Como ajudar o meu filho a ser autónomo? Filosofia Montessori
Quando falamos de parentalidade pensamos sempre que o importante é proteger e guiar os nossos filhos. E até aqui tudo certo! Mas será que as nossas ações permitem que os nossos filhos se tornem pessoas autónomas?
Maria Montessori começou a desenvolver o seu método educacional no início do século XX. De uma forma abrangente a sua pedagogia promove uma educação que contribui positivamente para o desenvolvimento da criança, respeitando as suas individualidades e promovendo a sua autonomia, autoestima e autoconfiança.
Um dos pilares da abordagem Montessori é a capacidade que, nós pais, temos de confiar nas potencialidades inatas dos nossos filhos! Para isso, é importante percebermos que o desenvolvimento da autonomia começa desde o nascimento.
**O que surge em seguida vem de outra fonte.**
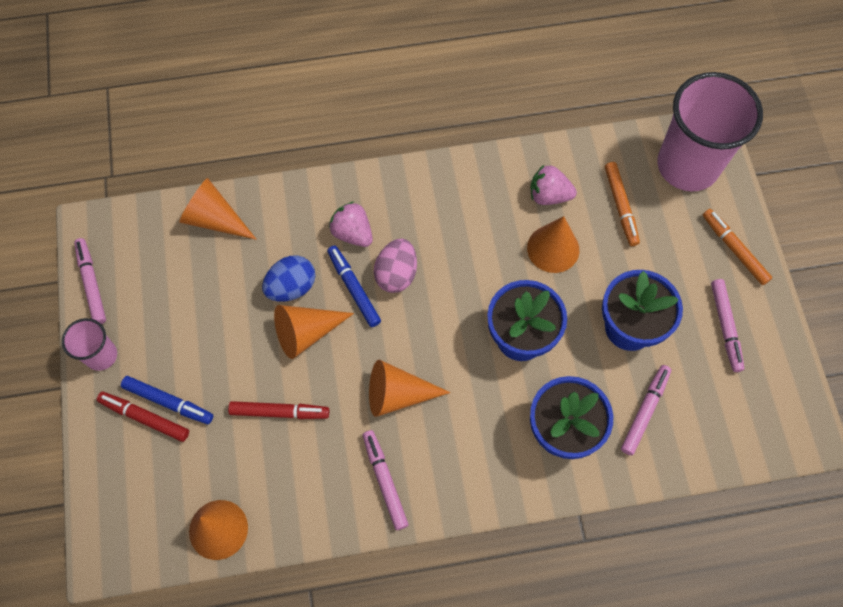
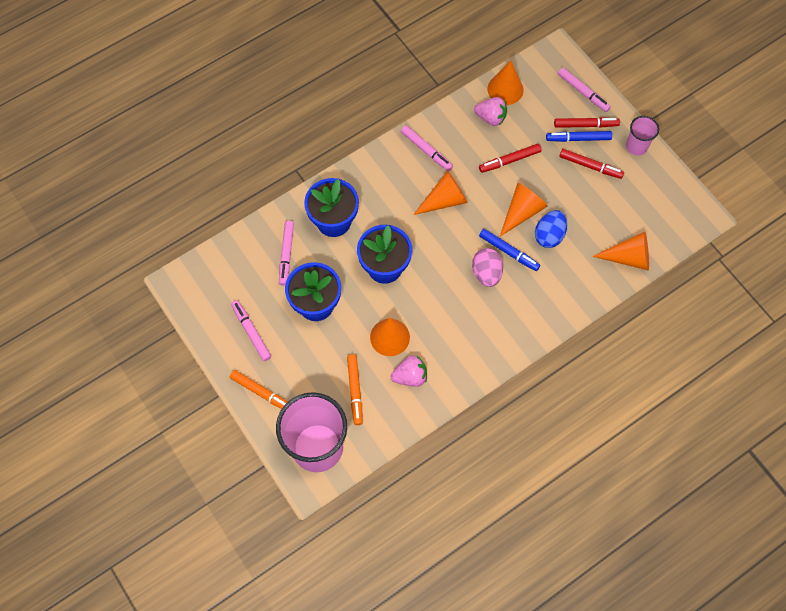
camera: 155 degrees right, 0 degrees up
pink marker [74,238,106,324] -> pink marker moved to [558,68,611,112]
pink strawberry [329,201,373,247] -> pink strawberry moved to [474,97,507,126]
orange marker [605,162,640,246] -> orange marker turned 150 degrees counterclockwise [347,354,363,425]
none -> red marker [559,149,624,179]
Ajudarmos os nossos filhos a desenvolver autonomia não é deixá-los sozinhos, mas sim ajudá-los a atingirem as suas próprias conquistas. Quem nunca ouviu? “Não dês o peixe, ensina-o a pescar!”. No entanto todo este processo é morose, progressivo. Por isso é essencial termos tempo, paciência e acima de tudo AMOR!
Como é que a autonomia vai ajudar no desenvolvimento do meu filho?
Uma criança ao desenvolver a sua autonomia, torna-se uma criança segura de si mesma e das suas potencialidades, ajuda a criança a confiar no mundo que a rodeia e a sentir-se motivada para abraçar novos desafios ao longo da sua vida.
Como é que eu, pai/mãe, posso favorecer a autonomia dos meus filhos?
- Intervir apenas quando a criança pede ajuda, ou seja, deixar a criança encontrar por si mesma formas de resolver o problema. Caso não consiga podemos sempre perguntar “Queres que a mamã/papá ajude?”, assim estamos a transferir o poder de decisão para a criança.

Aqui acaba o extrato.